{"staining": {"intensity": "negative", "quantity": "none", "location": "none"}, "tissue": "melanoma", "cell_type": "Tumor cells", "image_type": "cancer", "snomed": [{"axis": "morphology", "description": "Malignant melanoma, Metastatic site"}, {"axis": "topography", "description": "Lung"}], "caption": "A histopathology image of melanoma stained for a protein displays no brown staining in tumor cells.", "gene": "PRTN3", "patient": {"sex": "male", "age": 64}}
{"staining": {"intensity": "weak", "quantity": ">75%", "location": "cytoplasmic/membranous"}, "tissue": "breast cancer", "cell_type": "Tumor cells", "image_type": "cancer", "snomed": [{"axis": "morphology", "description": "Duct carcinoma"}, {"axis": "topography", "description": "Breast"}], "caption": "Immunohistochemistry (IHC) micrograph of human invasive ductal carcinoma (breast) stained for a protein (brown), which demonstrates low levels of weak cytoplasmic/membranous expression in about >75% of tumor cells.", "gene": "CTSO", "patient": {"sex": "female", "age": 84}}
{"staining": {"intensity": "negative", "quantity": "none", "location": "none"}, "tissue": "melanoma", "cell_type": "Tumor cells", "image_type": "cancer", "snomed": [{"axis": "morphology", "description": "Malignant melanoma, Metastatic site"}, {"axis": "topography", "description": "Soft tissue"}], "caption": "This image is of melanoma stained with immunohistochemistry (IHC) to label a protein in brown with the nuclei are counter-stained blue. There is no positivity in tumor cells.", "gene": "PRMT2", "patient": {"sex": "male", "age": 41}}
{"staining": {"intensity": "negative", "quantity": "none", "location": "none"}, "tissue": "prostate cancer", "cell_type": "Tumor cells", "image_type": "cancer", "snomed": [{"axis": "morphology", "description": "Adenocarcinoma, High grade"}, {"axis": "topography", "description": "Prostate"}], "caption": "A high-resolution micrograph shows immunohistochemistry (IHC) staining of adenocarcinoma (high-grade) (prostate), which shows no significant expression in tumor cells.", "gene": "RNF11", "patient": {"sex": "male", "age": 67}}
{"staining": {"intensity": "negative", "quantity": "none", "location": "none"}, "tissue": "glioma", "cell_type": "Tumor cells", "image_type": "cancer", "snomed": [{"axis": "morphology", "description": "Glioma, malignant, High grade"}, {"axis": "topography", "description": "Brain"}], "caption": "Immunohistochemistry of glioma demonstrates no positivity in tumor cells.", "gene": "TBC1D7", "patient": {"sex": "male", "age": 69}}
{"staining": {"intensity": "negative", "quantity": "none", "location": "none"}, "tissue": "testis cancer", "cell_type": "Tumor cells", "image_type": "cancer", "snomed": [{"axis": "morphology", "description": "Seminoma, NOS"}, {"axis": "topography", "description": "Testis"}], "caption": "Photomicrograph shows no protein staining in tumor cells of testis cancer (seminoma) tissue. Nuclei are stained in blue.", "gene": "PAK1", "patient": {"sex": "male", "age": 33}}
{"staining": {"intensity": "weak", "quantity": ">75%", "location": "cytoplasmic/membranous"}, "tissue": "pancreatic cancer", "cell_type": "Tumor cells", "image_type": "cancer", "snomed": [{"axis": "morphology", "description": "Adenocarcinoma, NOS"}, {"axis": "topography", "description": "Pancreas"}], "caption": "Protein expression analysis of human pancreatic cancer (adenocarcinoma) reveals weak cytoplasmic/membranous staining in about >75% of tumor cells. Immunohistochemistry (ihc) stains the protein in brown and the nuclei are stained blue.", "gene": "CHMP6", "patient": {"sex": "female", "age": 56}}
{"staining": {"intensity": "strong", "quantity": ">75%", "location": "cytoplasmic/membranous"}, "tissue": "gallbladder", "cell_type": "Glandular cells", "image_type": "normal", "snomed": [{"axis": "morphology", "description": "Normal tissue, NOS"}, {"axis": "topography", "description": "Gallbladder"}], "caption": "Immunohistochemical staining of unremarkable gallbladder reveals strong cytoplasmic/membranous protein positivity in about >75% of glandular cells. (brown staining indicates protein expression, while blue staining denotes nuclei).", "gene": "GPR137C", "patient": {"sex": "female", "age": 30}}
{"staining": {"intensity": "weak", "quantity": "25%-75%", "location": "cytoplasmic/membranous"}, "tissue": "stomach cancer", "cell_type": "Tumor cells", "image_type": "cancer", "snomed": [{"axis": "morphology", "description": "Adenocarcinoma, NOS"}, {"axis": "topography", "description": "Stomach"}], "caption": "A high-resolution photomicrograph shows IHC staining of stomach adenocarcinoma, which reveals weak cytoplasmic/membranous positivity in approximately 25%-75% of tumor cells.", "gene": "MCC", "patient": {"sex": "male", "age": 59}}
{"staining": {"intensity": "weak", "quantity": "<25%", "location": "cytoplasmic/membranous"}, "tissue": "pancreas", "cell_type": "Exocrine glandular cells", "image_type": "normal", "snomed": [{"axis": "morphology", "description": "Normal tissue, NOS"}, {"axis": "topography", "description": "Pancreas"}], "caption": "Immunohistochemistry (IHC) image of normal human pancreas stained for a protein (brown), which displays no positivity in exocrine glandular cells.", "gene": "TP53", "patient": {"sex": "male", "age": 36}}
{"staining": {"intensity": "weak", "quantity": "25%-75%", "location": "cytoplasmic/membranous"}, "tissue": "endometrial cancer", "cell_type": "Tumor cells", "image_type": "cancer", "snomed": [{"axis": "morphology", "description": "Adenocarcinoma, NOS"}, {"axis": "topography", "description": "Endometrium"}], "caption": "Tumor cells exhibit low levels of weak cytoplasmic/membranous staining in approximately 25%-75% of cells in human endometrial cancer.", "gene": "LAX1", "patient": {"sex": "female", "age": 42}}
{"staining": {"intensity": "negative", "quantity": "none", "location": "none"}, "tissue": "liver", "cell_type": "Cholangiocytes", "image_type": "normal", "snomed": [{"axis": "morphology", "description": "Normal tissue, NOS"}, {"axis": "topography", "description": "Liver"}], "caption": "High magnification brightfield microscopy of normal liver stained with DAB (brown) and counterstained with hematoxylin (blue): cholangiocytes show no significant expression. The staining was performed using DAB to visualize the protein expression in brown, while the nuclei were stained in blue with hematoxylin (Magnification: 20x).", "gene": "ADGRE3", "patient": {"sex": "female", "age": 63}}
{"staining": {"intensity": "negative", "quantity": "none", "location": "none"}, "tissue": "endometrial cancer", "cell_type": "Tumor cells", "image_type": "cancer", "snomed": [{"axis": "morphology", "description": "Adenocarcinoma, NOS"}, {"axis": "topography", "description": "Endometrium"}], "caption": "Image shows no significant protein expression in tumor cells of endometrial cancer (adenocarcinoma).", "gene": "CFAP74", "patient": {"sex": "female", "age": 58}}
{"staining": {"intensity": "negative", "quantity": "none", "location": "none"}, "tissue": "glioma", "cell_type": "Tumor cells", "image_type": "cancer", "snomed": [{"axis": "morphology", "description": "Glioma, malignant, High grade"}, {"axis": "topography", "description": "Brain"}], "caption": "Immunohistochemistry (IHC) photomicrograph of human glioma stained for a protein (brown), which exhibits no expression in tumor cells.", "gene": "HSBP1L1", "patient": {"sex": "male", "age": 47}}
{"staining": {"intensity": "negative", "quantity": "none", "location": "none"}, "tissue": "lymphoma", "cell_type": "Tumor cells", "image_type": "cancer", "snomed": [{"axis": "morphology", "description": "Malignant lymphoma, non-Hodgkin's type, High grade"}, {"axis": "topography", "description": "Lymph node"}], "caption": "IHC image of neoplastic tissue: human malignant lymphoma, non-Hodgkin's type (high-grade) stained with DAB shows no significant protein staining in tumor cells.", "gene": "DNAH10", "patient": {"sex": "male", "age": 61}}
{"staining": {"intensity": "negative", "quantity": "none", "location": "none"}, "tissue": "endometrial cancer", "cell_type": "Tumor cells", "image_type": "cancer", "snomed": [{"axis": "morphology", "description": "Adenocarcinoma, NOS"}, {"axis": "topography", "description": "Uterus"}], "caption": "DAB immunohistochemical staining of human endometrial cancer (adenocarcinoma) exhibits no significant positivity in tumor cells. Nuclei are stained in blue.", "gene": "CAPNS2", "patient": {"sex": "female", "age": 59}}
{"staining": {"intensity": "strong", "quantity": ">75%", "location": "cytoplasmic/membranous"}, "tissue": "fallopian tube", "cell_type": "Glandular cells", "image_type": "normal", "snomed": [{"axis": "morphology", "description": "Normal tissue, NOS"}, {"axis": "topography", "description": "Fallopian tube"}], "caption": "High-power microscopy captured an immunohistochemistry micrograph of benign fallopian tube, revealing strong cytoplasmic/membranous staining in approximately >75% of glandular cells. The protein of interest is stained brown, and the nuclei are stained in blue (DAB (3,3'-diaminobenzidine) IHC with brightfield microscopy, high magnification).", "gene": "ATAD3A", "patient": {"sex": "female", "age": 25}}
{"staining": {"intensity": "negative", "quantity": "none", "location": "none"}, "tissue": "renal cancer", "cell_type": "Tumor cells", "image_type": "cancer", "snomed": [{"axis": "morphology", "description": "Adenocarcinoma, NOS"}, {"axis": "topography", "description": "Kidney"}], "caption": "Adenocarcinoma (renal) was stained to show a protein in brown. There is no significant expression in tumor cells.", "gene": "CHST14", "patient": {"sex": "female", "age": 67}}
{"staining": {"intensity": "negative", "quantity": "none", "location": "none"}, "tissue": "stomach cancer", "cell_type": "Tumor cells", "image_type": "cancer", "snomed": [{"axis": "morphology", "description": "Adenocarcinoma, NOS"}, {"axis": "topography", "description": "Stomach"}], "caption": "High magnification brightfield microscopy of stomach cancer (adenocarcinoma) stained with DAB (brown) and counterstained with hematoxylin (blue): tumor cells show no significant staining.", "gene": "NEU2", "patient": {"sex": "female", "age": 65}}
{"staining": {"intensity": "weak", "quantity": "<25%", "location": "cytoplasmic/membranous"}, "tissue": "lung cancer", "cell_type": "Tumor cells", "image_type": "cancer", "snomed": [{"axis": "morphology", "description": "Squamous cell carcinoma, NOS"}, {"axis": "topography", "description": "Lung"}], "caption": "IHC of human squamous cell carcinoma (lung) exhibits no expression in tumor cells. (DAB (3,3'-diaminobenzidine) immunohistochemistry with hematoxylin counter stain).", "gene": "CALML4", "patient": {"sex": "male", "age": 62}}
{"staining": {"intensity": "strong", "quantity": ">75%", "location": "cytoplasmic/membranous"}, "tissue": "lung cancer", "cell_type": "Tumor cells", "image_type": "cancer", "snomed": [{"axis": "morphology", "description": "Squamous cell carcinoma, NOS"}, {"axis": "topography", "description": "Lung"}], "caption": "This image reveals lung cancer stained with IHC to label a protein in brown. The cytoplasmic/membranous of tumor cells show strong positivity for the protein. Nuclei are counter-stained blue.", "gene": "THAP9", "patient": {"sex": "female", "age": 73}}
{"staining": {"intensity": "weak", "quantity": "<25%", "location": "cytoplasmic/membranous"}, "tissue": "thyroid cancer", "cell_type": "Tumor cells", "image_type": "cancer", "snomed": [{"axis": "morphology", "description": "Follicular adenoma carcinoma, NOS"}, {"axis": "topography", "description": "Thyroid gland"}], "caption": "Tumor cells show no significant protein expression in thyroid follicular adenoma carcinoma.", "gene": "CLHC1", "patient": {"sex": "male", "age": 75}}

::::

> What you will do:
One stretch of the lines above is wanted, from the line that contains "non-Hodgkin's type, High" through the line that contains "staining of human". Output it exactly.

> Response to the exercise:
{"staining": {"intensity": "negative", "quantity": "none", "location": "none"}, "tissue": "lymphoma", "cell_type": "Tumor cells", "image_type": "cancer", "snomed": [{"axis": "morphology", "description": "Malignant lymphoma, non-Hodgkin's type, High grade"}, {"axis": "topography", "description": "Lymph node"}], "caption": "IHC image of neoplastic tissue: human malignant lymphoma, non-Hodgkin's type (high-grade) stained with DAB shows no significant protein staining in tumor cells.", "gene": "DNAH10", "patient": {"sex": "male", "age": 61}}
{"staining": {"intensity": "negative", "quantity": "none", "location": "none"}, "tissue": "endometrial cancer", "cell_type": "Tumor cells", "image_type": "cancer", "snomed": [{"axis": "morphology", "description": "Adenocarcinoma, NOS"}, {"axis": "topography", "description": "Uterus"}], "caption": "DAB immunohistochemical staining of human endometrial cancer (adenocarcinoma) exhibits no significant positivity in tumor cells. Nuclei are stained in blue.", "gene": "CAPNS2", "patient": {"sex": "female", "age": 59}}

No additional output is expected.